The evolution that has taken place in the music industry over the last 15 years is quite staggering. The entrance of the internet onto the world stage has revolutionized the way music is bought, marketed and shared. It is not only the depth of the changes that are occurring, but also the increasing rate at which these changes are taking place. New technologies and processes are becoming outdated almost as soon as they are adopted. Love it or hate it, the World Wide Web is here to stay, and it has irrevocably changed the business of music.
The internet has changed how music is purchased. Long gone are the stand alone record stores that teenagers would flock to Just to see what new music was released and check out the amazing cover art. Stores have had to entirely rethink their sales strategies and embrace a vision that is larger than Just the sale of music. The mp3 has made it possible to purchase music from the comfort of your own armchair or bed. The possibility of CDs becoming completely obsolete in the not too distant future is not that farfetched at all.
Gone are the days of buying an album containing 3 or 4 songs that you like, with the rest that you have to tolerate or entirely ignore. Now, you buy only the songs that you know you want. This has resulted in decreased revenue for record companies and artists because the guarantee of the sale of a complete album no longer applies. A greater emphasis is therefore now placed on the release and marketing of “singles” in an attempt to boost profits. Times have also changed in how we share music.
In the 80’s we made copies of cassette tapes or had to sit by the radio waiting for a favorite song to come on and hit record on out cassette player. Now one of the biggest challenges facing the music industry is the issue of music piracy. The available technology makes music theft ncredibly easy, and incredibly cheap. The impact on music business revenues in recent years in incalculable. Pirates around the world are now stealing music as easily as customers are buying theirs, from the comfort of their own homes.
CD-R, Peer to Peer and torrent technologies have made music piracy an issue that gives artists and record labels alike a great deal of concern. The internet has become a very positive place for the artist themselves. Along with the internet, came the artist’s ability to market and promote themselves with unprecedented efficiency. Loading an mp3 file onto a social networking site like Facebook is significantly easier than the time, money and effort required organizing a gig to achieve that same goal.
Not only that; instead of playing their song to 50 people in an obscure club somewhere, that song is now immediately available to millions of potential fans around the world at the click of a mouse. It is therefore not unheard of anymore to find bands that are bringing in significant income and gaining substantial popularity, without a record deal having ever been signed. There is also a greater degree of interaction between the artists and their fans, which further cements the connections between them which influence sales.
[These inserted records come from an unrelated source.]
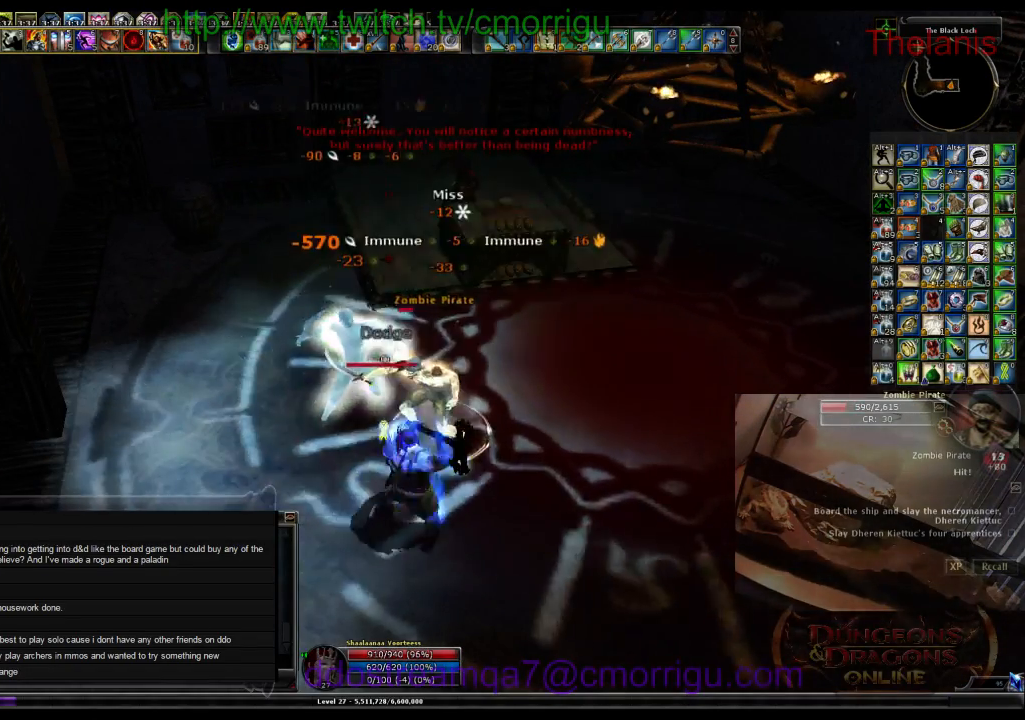
{"keys": [], "events": [[133, "1", "down"], [300, "1", "up"]]}
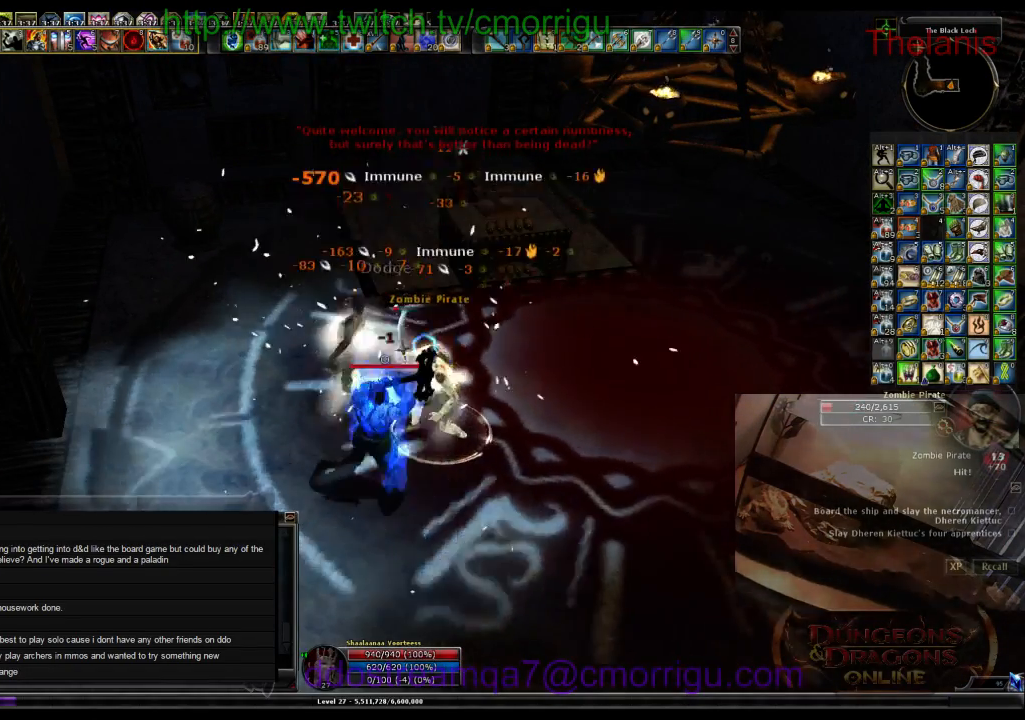
{"keys": [], "events": [[133, "2", "down"], [300, "2", "up"]]}
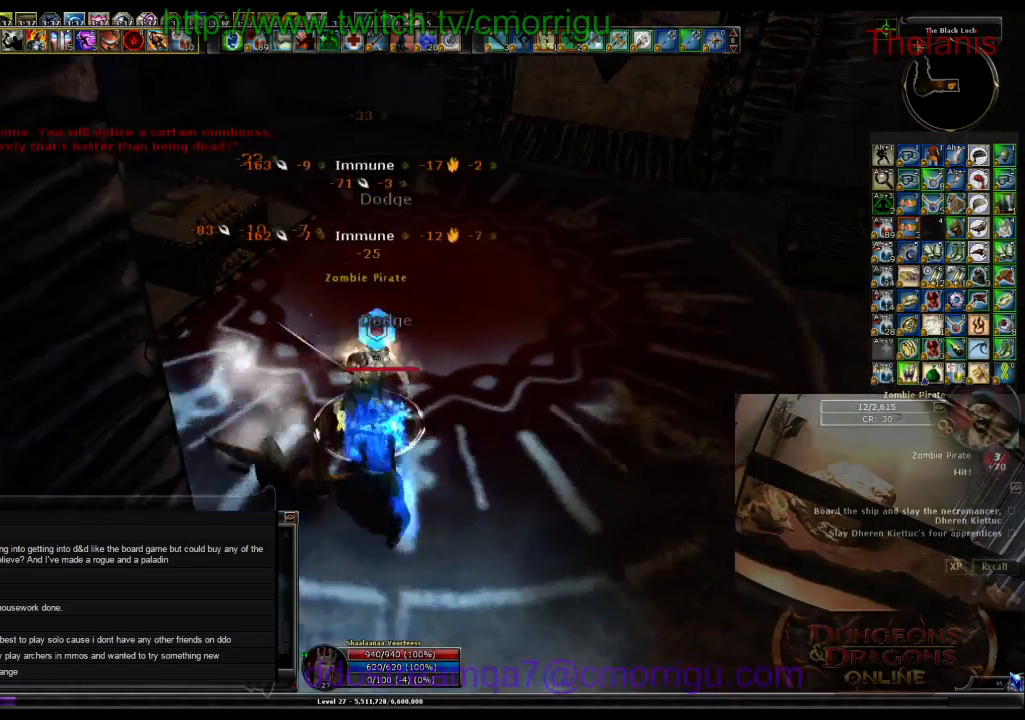
{"keys": [], "events": []}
As you can see the music industry has had many elaborate changes over the last 25 years or so. The Internet has completely changed the way people look at music, how artist make music and how the record industry profits. Society will continue to consume their music via I-tunes, Amazon, Internet radio, piracy and any new method that is given to us. As the years go by these and other issues will continue to alter the face of the music industry, it seems that one rule is becoming more and more clear. For the artist, record company or retail business, that requirement must be, adapt or die.